What is needed: The full listing should be written out verbatim, and its images should be dropped.

Data excerpt:
━━━━━━━━━━━━━━━━━━━━━━━━━━━━━━
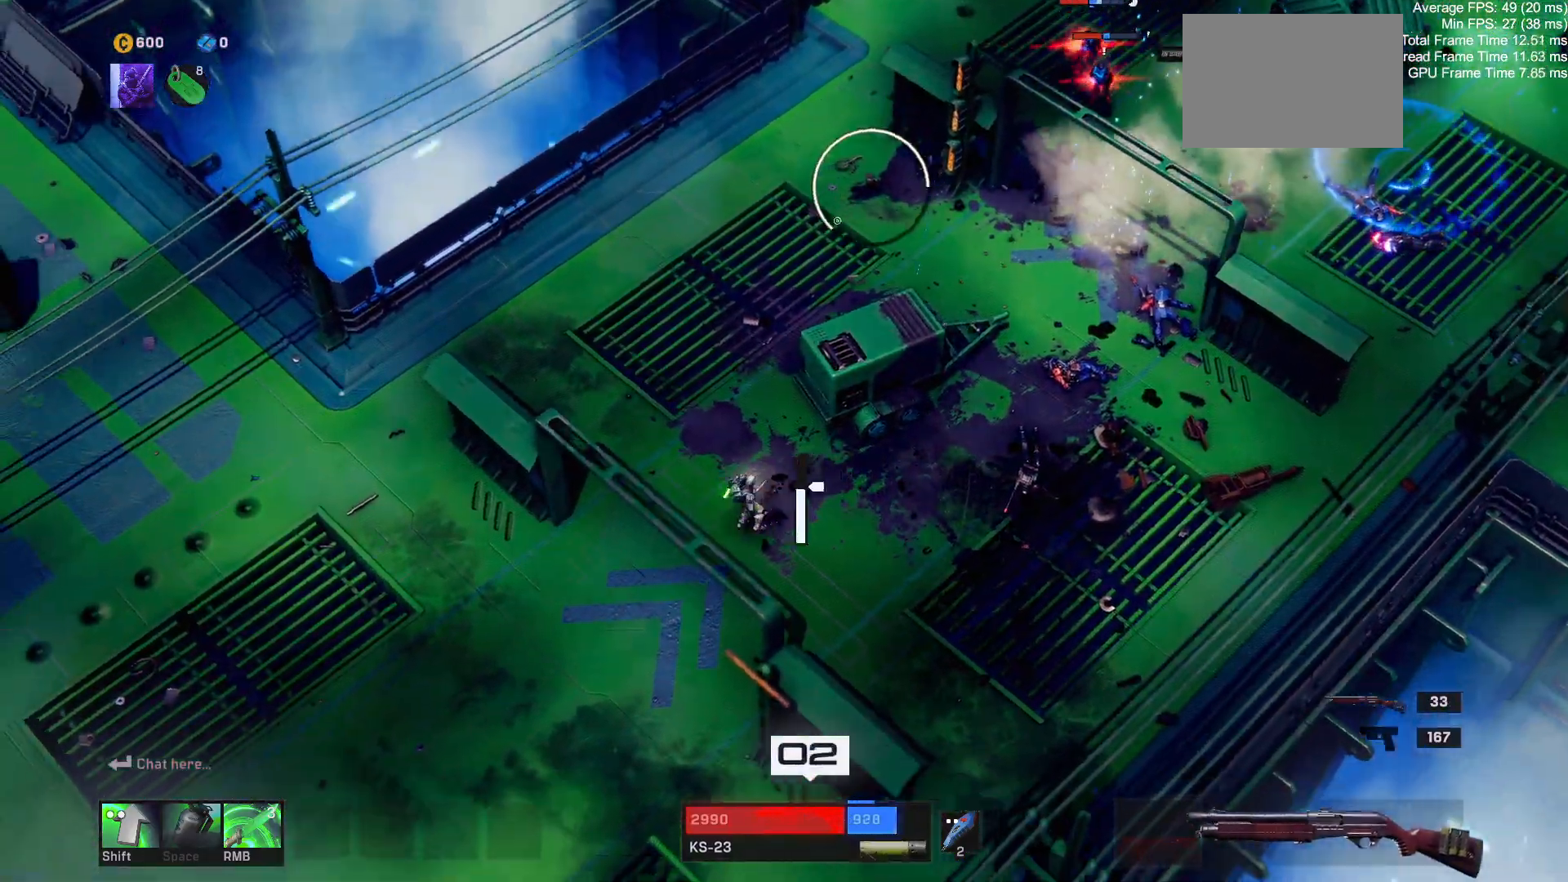
{"keys": ["s"], "mouse": [], "events": [[333, "a", "up"]]}
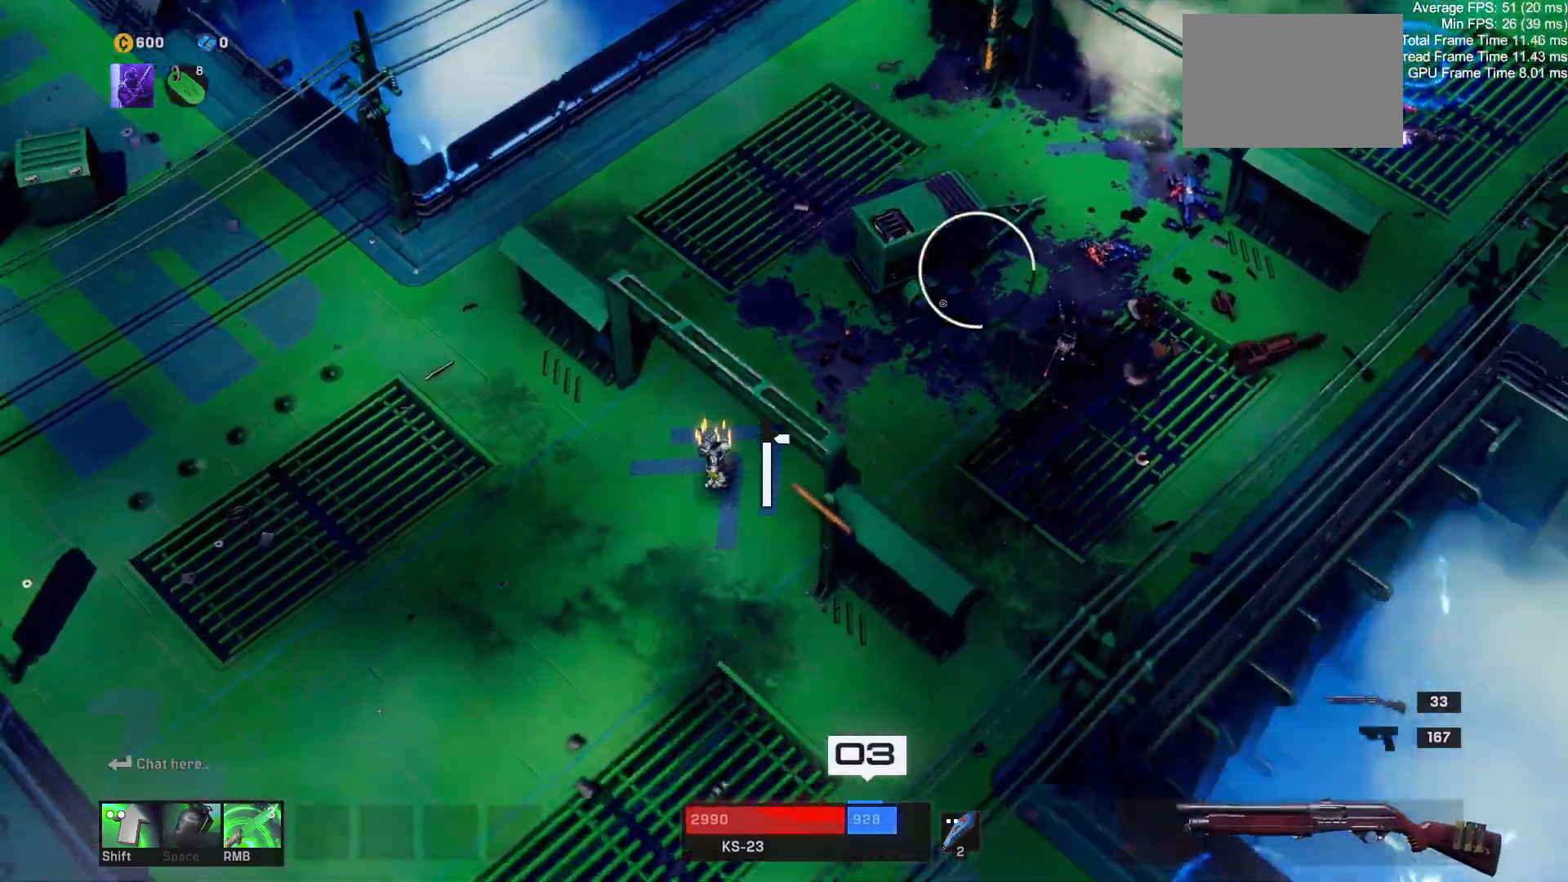
{"keys": ["s"], "mouse": [], "events": []}
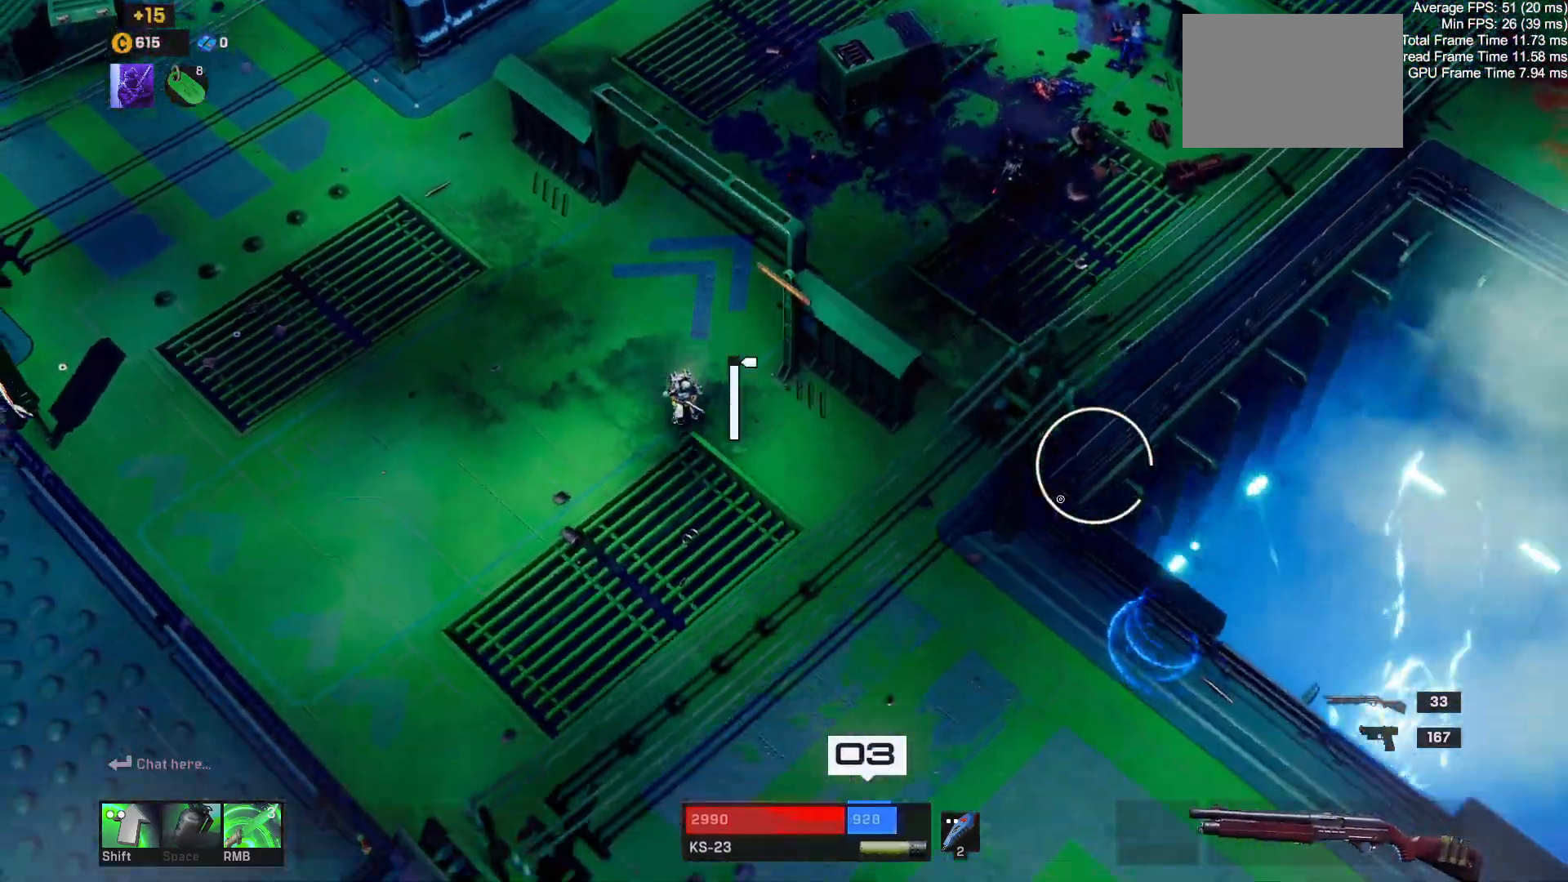
{"keys": ["s"], "mouse": [], "events": []}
━━━━━━━━━━━━━━━━━━━━━━━━━━━━━━
Result:
{"keys": ["s"], "mouse": [], "events": [[333, "a", "up"]]}
{"keys": ["s"], "mouse": [], "events": []}
{"keys": ["s"], "mouse": [], "events": []}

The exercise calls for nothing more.